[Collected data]
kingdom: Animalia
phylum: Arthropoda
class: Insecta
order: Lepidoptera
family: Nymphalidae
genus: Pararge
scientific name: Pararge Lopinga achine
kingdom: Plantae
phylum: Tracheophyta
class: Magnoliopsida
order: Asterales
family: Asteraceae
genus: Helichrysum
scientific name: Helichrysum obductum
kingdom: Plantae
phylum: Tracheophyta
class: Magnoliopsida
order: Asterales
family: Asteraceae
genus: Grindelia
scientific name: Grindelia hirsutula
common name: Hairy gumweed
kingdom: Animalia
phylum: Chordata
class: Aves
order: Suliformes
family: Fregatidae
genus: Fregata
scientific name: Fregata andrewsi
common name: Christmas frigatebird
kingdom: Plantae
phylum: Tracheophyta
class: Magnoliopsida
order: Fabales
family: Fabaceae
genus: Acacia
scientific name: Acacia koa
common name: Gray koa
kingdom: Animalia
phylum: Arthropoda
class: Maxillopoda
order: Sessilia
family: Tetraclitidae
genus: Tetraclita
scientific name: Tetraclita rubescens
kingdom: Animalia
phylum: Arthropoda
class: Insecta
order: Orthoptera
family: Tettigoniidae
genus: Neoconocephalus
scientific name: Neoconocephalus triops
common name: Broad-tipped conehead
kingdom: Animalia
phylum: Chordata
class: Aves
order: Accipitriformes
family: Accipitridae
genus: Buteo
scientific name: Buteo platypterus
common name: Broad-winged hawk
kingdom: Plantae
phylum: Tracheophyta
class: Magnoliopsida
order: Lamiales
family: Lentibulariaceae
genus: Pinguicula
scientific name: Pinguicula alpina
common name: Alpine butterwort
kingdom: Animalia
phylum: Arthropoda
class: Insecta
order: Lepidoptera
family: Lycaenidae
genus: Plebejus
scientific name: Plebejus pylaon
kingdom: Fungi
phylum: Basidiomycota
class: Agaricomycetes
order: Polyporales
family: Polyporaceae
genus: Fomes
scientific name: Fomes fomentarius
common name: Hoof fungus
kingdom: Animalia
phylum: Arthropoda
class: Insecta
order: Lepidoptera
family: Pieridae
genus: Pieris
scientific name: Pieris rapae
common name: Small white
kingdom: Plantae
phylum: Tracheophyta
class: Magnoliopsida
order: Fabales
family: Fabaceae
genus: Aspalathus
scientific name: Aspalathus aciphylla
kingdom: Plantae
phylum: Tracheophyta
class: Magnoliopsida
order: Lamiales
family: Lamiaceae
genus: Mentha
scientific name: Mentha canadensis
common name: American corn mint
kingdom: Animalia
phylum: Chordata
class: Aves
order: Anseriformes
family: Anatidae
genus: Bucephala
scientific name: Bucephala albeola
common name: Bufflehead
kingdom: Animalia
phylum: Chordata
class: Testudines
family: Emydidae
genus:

## Task requirements
Convert every line from the items above into a numbered list, leaving out any blank lines.

## Written reply
1. kingdom: Animalia
2. phylum: Arthropoda
3. class: Insecta
4. order: Lepidoptera
5. family: Nymphalidae
6. genus: Pararge
7. scientific name: Pararge Lopinga achine
8. kingdom: Plantae
9. phylum: Tracheophyta
10. class: Magnoliopsida
11. order: Asterales
12. family: Asteraceae
13. genus: Helichrysum
14. scientific name: Helichrysum obductum
15. kingdom: Plantae
16. phylum: Tracheophyta
17. class: Magnoliopsida
18. order: Asterales
19. family: Asteraceae
20. genus: Grindelia
21. scientific name: Grindelia hirsutula
22. common name: Hairy gumweed
23. kingdom: Animalia
24. phylum: Chordata
25. class: Aves
26. order: Suliformes
27. family: Fregatidae
28. genus: Fregata
29. scientific name: Fregata andrewsi
30. common name: Christmas frigatebird
31. kingdom: Plantae
32. phylum: Tracheophyta
33. class: Magnoliopsida
34. order: Fabales
35. family: Fabaceae
36. genus: Acacia
37. scientific name: Acacia koa
38. common name: Gray koa
39. kingdom: Animalia
40. phylum: Arthropoda
41. class: Maxillopoda
42. order: Sessilia
43. family: Tetraclitidae
44. genus: Tetraclita
45. scientific name: Tetraclita rubescens
46. kingdom: Animalia
47. phylum: Arthropoda
48. class: Insecta
49. order: Orthoptera
50. family: Tettigoniidae
51. genus: Neoconocephalus
52. scientific name: Neoconocephalus triops
53. common name: Broad-tipped conehead
54. kingdom: Animalia
55. phylum: Chordata
56. class: Aves
57. order: Accipitriformes
58. family: Accipitridae
59. genus: Buteo
60. scientific name: Buteo platypterus
61. common name: Broad-winged hawk
62. kingdom: Plantae
63. phylum: Tracheophyta
64. class: Magnoliopsida
65. order: Lamiales
66. family: Lentibulariaceae
67. genus: Pinguicula
68. scientific name: Pinguicula alpina
69. common name: Alpine butterwort
70. kingdom: Animalia
71. phylum: Arthropoda
72. class: Insecta
73. order: Lepidoptera
74. family: Lycaenidae
75. genus: Plebejus
76. scientific name: Plebejus pylaon
77. kingdom: Fungi
78. phylum: Basidiomycota
79. class: Agaricomycetes
80. order: Polyporales
81. family: Polyporaceae
82. genus: Fomes
83. scientific name: Fomes fomentarius
84. common name: Hoof fungus
85. kingdom: Animalia
86. phylum: Arthropoda
87. class: Insecta
88. order: Lepidoptera
89. family: Pieridae
90. genus: Pieris
91. scientific name: Pieris rapae
92. common name: Small white
93. kingdom: Plantae
94. phylum: Tracheophyta
95. class: Magnoliopsida
96. order: Fabales
97. family: Fabaceae
98. genus: Aspalathus
99. scientific name: Aspalathus aciphylla
100. kingdom: Plantae
101. phylum: Tracheophyta
102. class: Magnoliopsida
103. order: Lamiales
104. family: Lamiaceae
105. genus: Mentha
106. scientific name: Mentha canadensis
107. common name: American corn mint
108. kingdom: Animalia
109. phylum: Chordata
110. class: Aves
111. order: Anseriformes
112. family: Anatidae
113. genus: Bucephala
114. scientific name: Bucephala albeola
115. common name: Bufflehead
116. kingdom: Animalia
117. phylum: Chordata
118. class: Testudines
119. family: Emydidae
120. genus:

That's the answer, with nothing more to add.